What is asked:
Name every player mentioned in the MAC basketball column below.

Source document:
+ + + + + + +

Not reading them.  Writing them. 

It's a necessary evil.  I get that.  But one of the worst-kept secrets in sportswriting is that we really don't have any idea how things are going to shake down.  MAC fans - me included - have made a yearly ritual of mocking the preseason predictions made by the media inner-circle.  If anything, it's a guarantee the team tabbed to win the conference will do anything but that. 
It's more interesting to read a prediction than a text-based shrug.  But I don't think getting a prediction wrong makes a person any dumber than getting it right makes that person smart.  After all, if we were that good with our picks, we'd be making bank on our visions.

That said, in November I rolled out these beauties:

East: Akron, Ohio, Kent State, Miami, Buffalo, Bowling Green
West: Central Michigan, Ball  State, Eastern Michigan, Western Michigan, Northern Illinois, Toledo.   

Yeah, that's looking really good about now.  Central was a homerun swing, and it totally whiffed. 
 The MAC lacks a single top 100 team in the Pomeroy or Basketball State ratings, with Ball State and Kent State barely in the top 100 in the Sagarin.  A late burst of success has propelled the conference winning percentage, as of Tuesday night, to .400.  This should not be entirely surprising, given the ridiculous youth of the conference; only Eastern Michigan (93) ranks in the country's 100 most experienced teams.  The best fans can hope for is that these lumps are taken this season and next season MAC teams start to deal out the lumps instead.  How do things stand now?  On the precipice of conference play, it looks more like this:

East: Kent State, Akron, Ohio, Miami, Buffalo, Bowling Green
West: Ball State, Western Michigan, Central Michigan, Eastern Michigan, Northern Illinois, Toledo.

Let's take a closer look at each team:

With Brett McKnight, the Zips are 5-1 (we're not counting that Milliken game).  Without him, 3-4.  Yes, the teams UA played in his absence were much tougher, but with him they probably would not have needed a buzzer beater to force overtime against Youngstown State.  He's shooting 54.5% on his abbreviated season, much higher than his career 41.6%.

It feels like every year we're talking about an Akron player that has taken a sudden leap.  This year, they have two: Nikola Cvetinovic and Brett McClanahan.  Cvetinovic's impact has been more on the defensive side, though he is second in shot attempts (but only hitting 44.2% of them).  McClanahan, however, has been the best Zip offensively.  A streaky three-point shooter, he is making 57.8% of his attempts inside the arc and is shooting 90% from the free throw line, though he's only averaging 1.42 attempts a game.  He would be well-served in finding a way to get to the stripe more often.

Though some Zip fans disagree, Zeke Marshall continues to progress.  Already one of the best defensive presences in the MAC, he's doing good work on the offensive glass and protects the ball really well for a big man.  He is shooting 52.4% from the field, but needs to work on the foul shooting (54.1%).

+ + + + + + +

Material supplied:
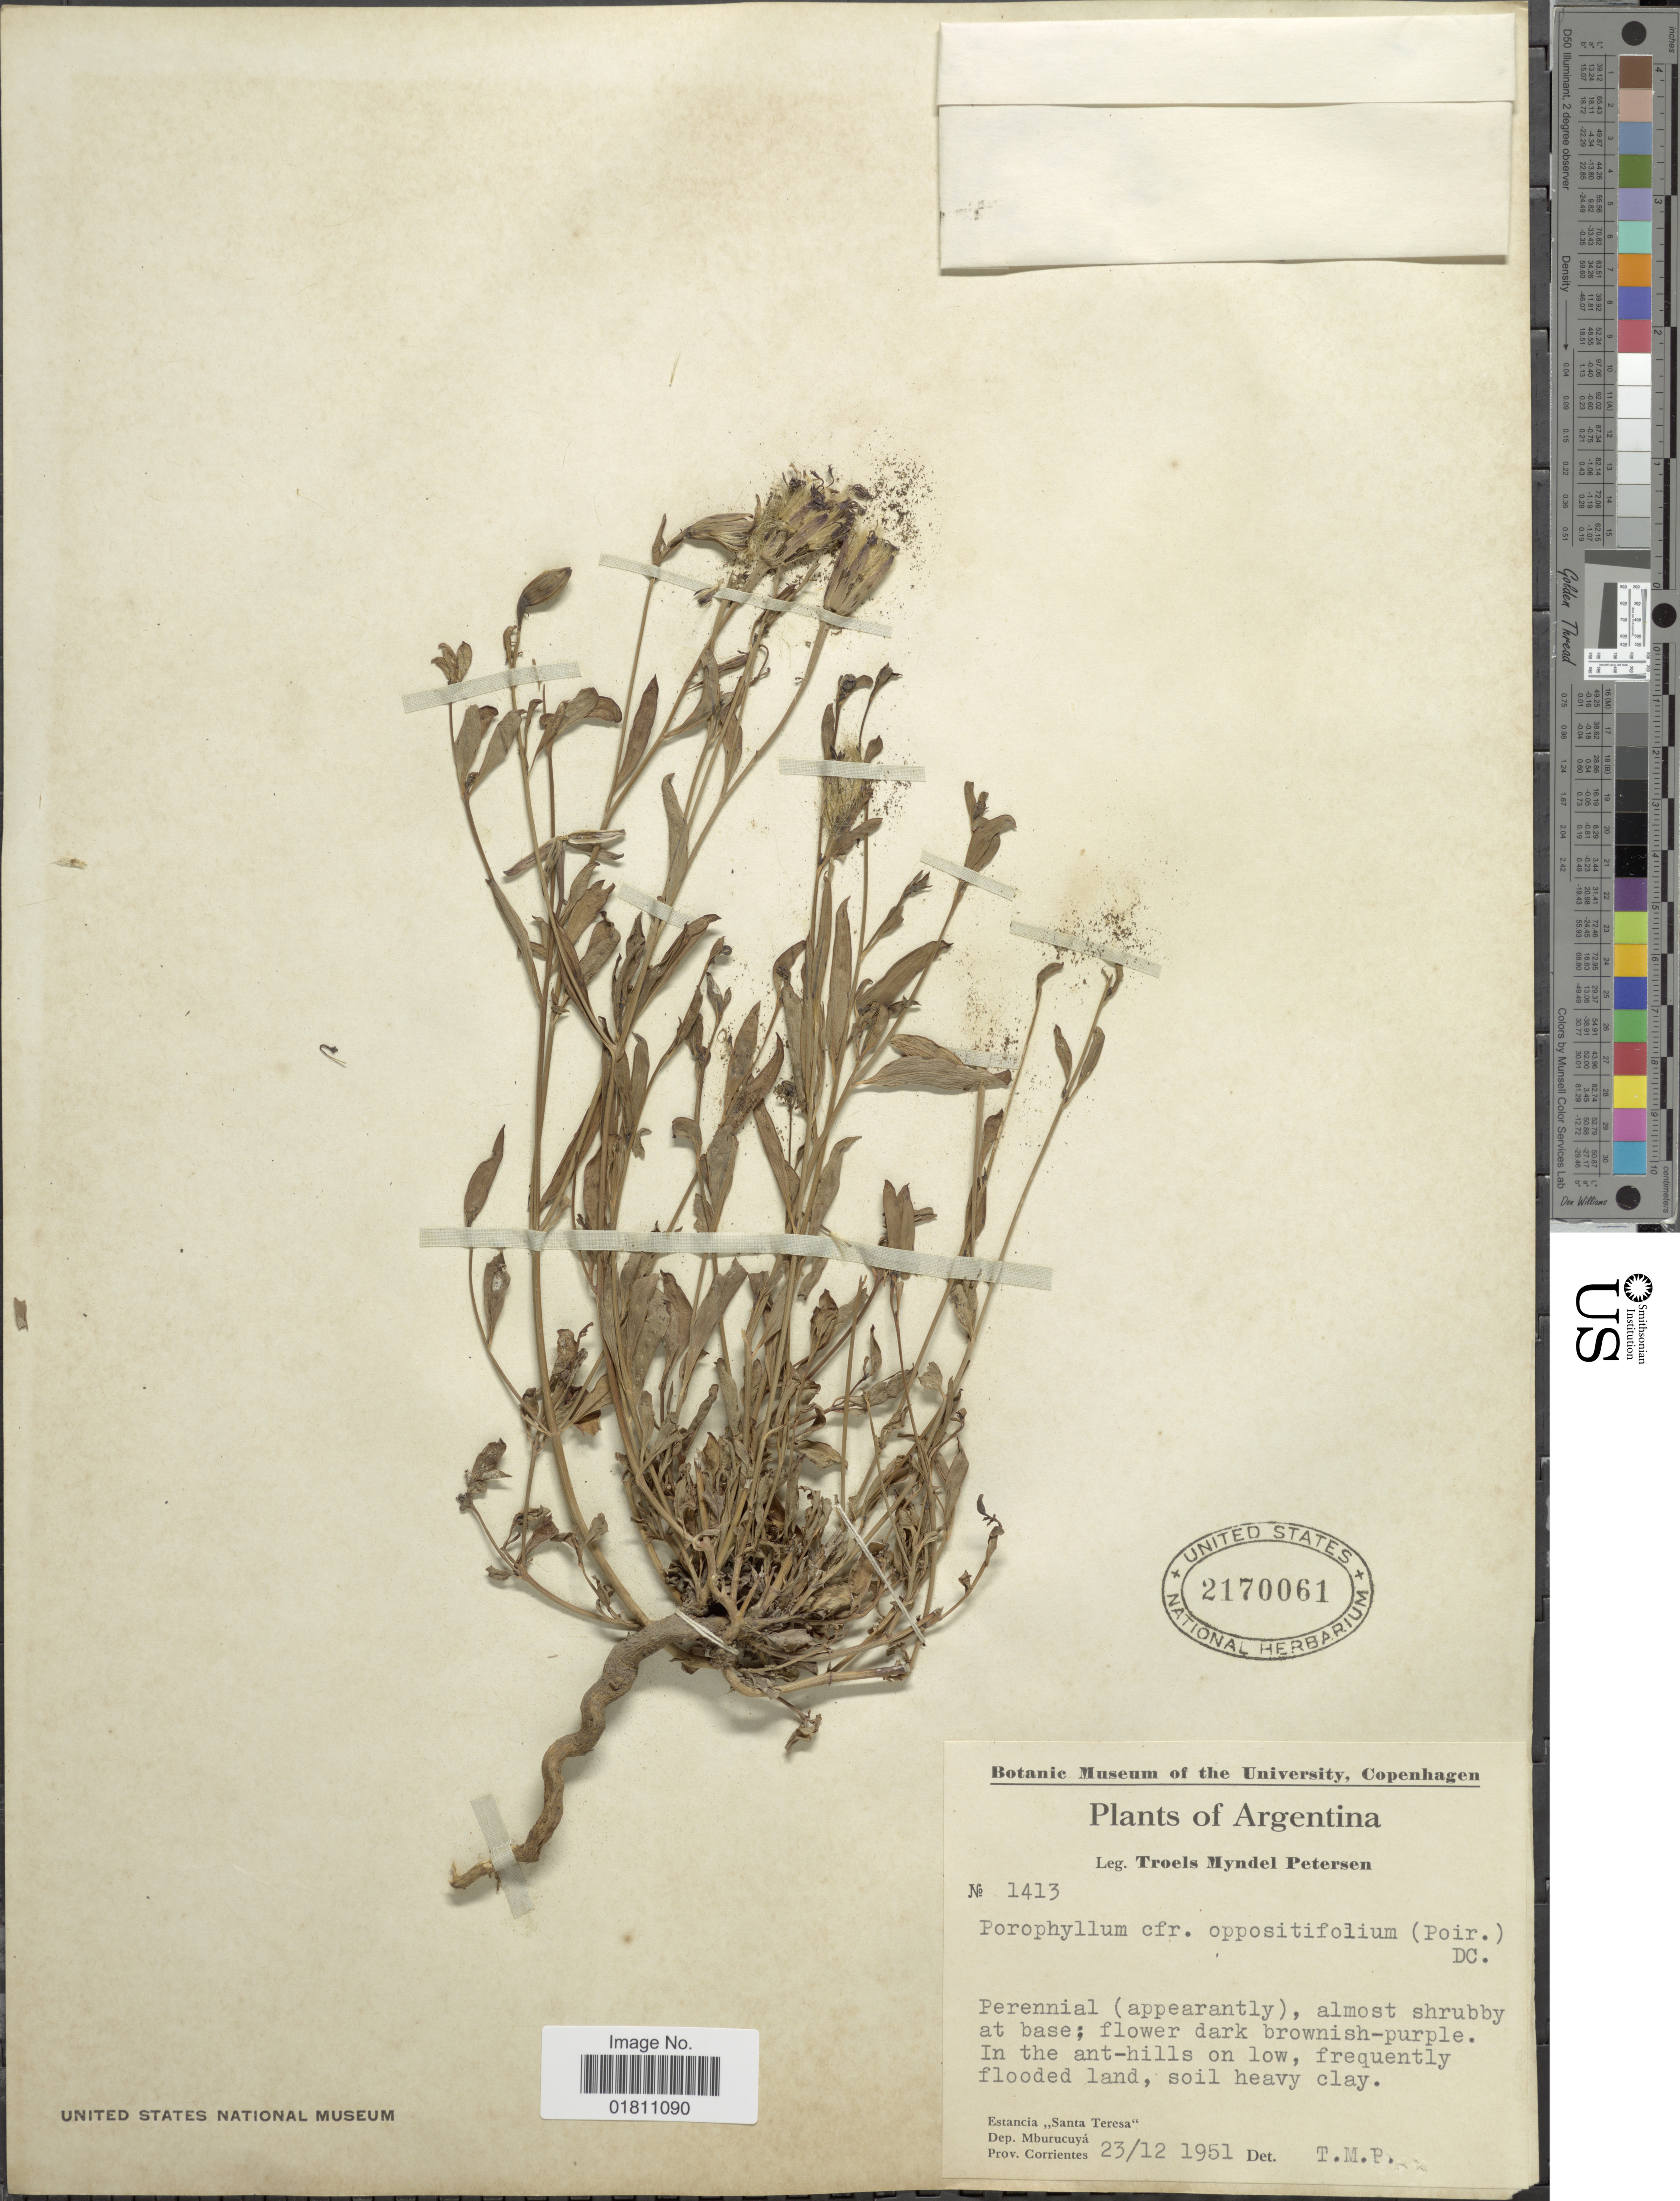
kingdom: Plantae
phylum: Tracheophyta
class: Magnoliopsida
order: Asterales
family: Asteraceae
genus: Porophyllum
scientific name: Porophyllum ruderale subsp. macrocephalum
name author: (DC.) R.R. Johnson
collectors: T. M. Petersen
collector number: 1413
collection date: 1951-12-23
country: Argentina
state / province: Corrientes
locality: Estancia ,,Santa Teresa' Dep. Mburucuyá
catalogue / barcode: US 2170061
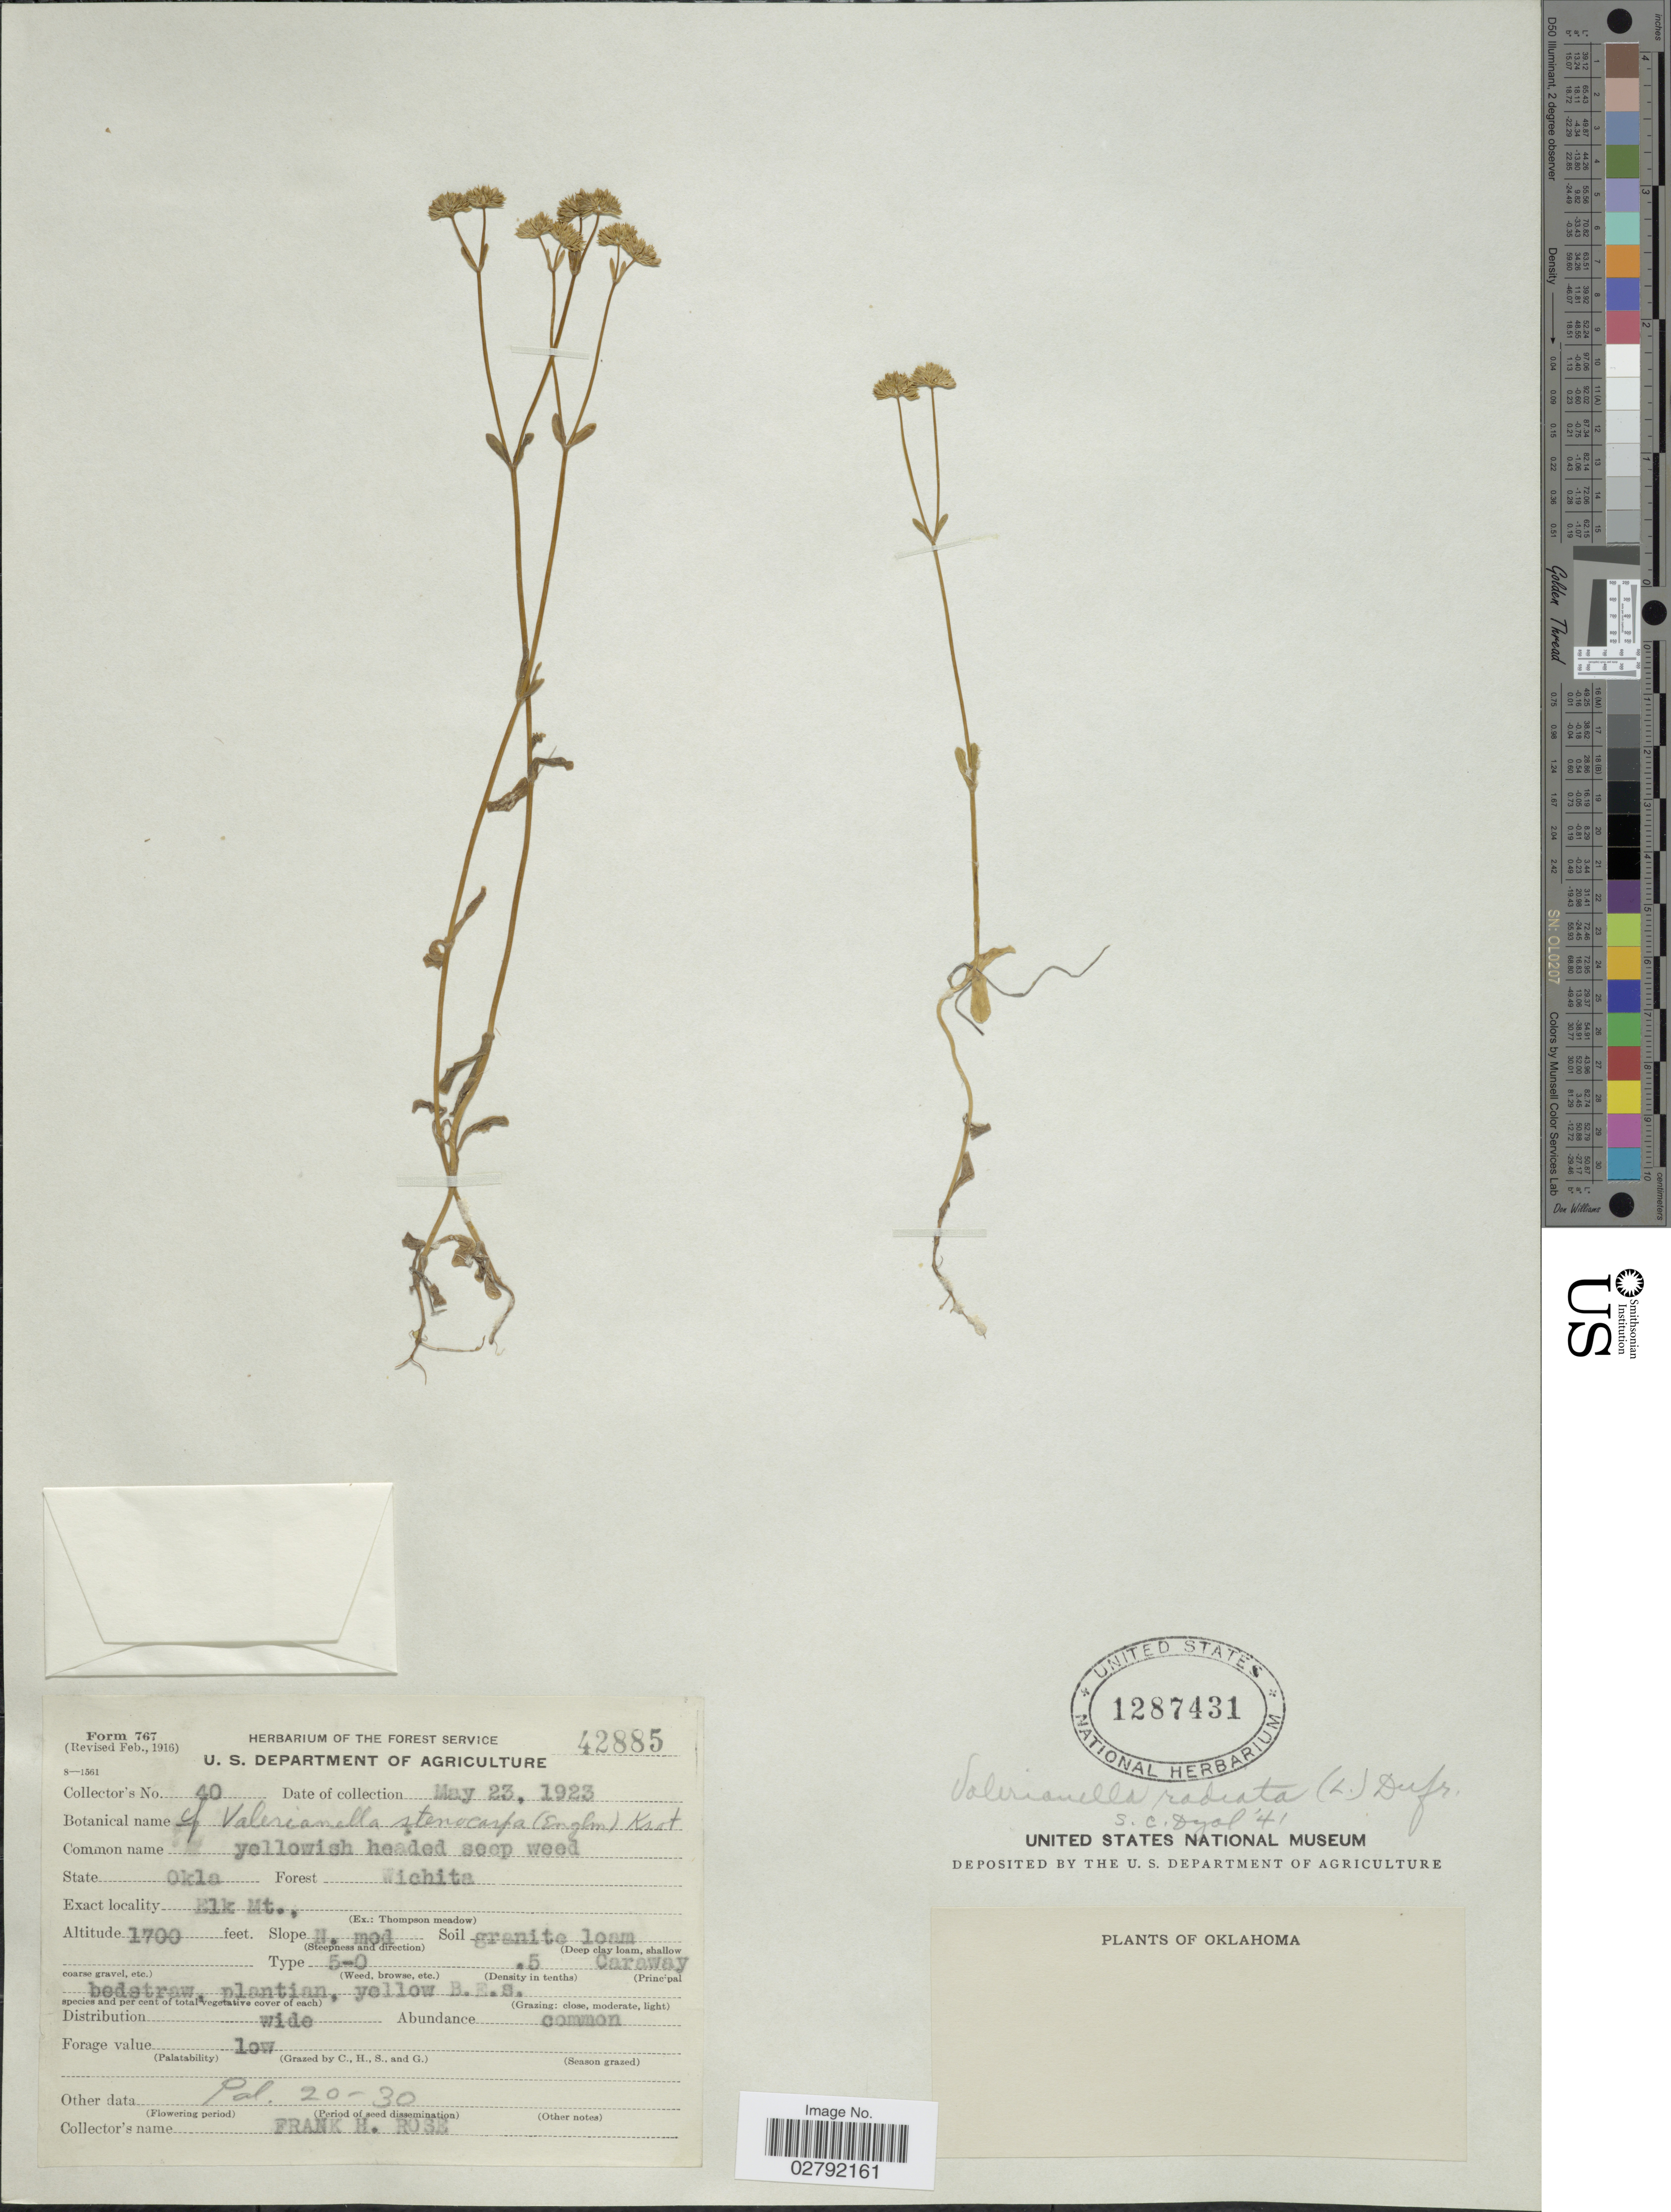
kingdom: Plantae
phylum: Tracheophyta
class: Magnoliopsida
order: Dipsacales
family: Caprifoliaceae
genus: Valerianella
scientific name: Valerianella radiata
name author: (L.) Dufr.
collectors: F. H. Rose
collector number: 40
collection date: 1923-05-23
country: United States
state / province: Oklahoma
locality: Forest Wichita, Elk Mt.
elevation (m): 518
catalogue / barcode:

+ + + + + + +

Reply to the task:
Brett McKnight, Nikola Cvetinovic, Brett McClanahan, Zeke Marshall